8 Conclusion: What has Venn diagrams taught us about data science?

Graphs can be useful, but they can also mislead if we rely on raw intuition and instinct, without considering context properly or applying logic carefully. This has implications for doing good data science. We summarize our points as follows:

First, one should understand the context well before attempting to interpret a graph (especially where there are other, albeit less obvious, ways, to interpret the graph structurally). Context includes a good understanding of the domain (whether it is the biosciences or business) and also includes information pertaining to experiment parameters (sample size, false-discovery rate, etc.). It is important to realize that the structure of a graph can induce judgement errors: in the case of Venns, the intersections are not always the most interesting, depending on the context.

Next, if a graph does not work well for you, you should reduce your cognitive load by systematically dissecting the graph.

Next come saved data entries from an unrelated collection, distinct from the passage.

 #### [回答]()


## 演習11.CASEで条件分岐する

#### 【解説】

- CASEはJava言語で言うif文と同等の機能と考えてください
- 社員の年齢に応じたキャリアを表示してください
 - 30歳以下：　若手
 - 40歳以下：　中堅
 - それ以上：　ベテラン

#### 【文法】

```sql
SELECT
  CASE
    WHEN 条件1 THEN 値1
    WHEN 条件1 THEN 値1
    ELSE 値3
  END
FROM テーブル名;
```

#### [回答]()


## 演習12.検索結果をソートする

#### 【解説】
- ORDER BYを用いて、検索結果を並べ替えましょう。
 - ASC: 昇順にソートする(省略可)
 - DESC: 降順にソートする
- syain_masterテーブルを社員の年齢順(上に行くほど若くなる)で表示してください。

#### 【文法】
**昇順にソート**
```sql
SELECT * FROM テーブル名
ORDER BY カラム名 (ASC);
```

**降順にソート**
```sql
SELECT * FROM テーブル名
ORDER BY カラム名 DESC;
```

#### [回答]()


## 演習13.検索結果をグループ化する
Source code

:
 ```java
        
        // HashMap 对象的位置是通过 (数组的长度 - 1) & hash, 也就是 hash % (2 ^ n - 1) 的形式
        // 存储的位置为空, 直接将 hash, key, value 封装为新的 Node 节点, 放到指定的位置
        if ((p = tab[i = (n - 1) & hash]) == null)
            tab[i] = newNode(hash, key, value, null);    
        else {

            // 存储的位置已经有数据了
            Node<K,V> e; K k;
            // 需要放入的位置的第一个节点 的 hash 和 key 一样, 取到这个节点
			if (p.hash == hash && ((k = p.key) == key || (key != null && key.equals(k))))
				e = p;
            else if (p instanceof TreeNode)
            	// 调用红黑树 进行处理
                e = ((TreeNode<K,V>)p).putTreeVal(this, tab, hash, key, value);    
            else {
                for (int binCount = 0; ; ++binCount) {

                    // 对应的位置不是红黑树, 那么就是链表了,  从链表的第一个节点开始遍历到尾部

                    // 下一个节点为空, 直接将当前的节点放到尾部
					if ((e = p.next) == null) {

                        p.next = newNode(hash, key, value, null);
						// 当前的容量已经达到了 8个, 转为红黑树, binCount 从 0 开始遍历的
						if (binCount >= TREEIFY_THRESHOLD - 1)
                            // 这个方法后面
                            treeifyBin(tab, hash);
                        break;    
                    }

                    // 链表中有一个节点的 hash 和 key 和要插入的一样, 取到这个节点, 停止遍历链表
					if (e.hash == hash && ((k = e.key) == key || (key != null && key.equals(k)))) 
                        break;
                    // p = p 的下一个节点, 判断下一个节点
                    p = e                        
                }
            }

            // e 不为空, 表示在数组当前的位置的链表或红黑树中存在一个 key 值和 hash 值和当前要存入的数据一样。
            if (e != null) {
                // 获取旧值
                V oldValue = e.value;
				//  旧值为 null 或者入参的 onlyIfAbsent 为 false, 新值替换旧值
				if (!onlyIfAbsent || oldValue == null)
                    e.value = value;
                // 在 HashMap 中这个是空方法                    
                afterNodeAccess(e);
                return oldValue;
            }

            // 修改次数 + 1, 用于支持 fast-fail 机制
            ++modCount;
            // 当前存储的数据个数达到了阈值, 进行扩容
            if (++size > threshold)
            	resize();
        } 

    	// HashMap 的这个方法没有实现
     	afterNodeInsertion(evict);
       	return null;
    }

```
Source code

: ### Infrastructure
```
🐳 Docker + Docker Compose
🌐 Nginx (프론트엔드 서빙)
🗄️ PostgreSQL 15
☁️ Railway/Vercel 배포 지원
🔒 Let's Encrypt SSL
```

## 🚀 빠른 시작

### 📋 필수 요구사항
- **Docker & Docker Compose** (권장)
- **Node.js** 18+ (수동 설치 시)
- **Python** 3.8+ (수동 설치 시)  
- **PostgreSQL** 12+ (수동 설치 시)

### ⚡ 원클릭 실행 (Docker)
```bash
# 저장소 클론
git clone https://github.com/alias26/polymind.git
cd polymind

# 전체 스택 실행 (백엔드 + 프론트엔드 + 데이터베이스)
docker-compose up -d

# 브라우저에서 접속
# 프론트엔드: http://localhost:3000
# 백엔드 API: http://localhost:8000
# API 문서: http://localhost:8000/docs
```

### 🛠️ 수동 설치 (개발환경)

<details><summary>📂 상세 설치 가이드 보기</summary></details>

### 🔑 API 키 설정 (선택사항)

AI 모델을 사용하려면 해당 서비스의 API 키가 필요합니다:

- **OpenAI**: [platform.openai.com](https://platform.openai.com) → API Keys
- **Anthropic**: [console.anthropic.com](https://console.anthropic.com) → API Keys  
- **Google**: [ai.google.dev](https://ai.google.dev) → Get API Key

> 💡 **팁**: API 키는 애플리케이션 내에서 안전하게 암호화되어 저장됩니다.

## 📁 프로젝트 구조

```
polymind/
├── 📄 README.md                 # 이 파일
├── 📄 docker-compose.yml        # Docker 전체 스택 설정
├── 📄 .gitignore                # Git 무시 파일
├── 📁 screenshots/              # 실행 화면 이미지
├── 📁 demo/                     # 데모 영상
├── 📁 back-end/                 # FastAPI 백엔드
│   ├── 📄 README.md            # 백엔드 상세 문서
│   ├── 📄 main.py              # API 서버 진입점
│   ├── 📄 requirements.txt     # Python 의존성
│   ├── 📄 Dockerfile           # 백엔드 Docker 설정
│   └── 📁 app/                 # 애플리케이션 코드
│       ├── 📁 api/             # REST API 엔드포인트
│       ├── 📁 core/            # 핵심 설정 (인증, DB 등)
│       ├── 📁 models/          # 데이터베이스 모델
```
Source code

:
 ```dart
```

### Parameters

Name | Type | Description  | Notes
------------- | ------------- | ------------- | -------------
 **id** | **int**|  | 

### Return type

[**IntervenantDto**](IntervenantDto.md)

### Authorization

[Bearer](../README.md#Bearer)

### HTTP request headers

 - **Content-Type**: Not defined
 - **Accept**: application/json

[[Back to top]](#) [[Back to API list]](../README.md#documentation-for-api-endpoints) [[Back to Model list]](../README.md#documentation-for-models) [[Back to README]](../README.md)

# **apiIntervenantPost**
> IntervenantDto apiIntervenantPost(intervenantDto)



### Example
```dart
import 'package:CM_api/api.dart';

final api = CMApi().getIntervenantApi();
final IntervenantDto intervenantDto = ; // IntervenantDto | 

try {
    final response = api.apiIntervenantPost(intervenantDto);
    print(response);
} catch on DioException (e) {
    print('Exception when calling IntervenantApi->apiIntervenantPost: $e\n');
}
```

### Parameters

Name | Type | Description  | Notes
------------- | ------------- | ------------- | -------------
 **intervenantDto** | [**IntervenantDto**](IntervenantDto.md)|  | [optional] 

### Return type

While there are many ways of developing one’s critical thinking ability, we find the computational thinking concept of decomposition particularly useful (we are not saying computational thinking must have immediate relevance for data science. Its relevance and co-evolution with data science need to be further explored, with data supporting its essentiality for data science training) [19].

We suggest that one should never tackle a complex graph head on. After all, when overloading one’s cognitive ability, mistakes and errors in judgement can easily arise. You can break the graph down into simpler structural representations and establish a series of logical rules as you rebuild back upwards into the original graph. Interestingly, we note that decomposition is similar to the educational concept of instructional scaffolding.

Finally, graph literacy skills are important to any data scientist. Graphs are useful mental scaffolds, but they are only as useful as one is knowledgeable about the diversity and limitations of each graph type. The importance of good data visuals and acquiring “habits of mind” is increasingly recognized, especially in professional practice [10]. As data science develops as a field and data science educators deliberate on core curricula, it is important to emphasize graph literacy training.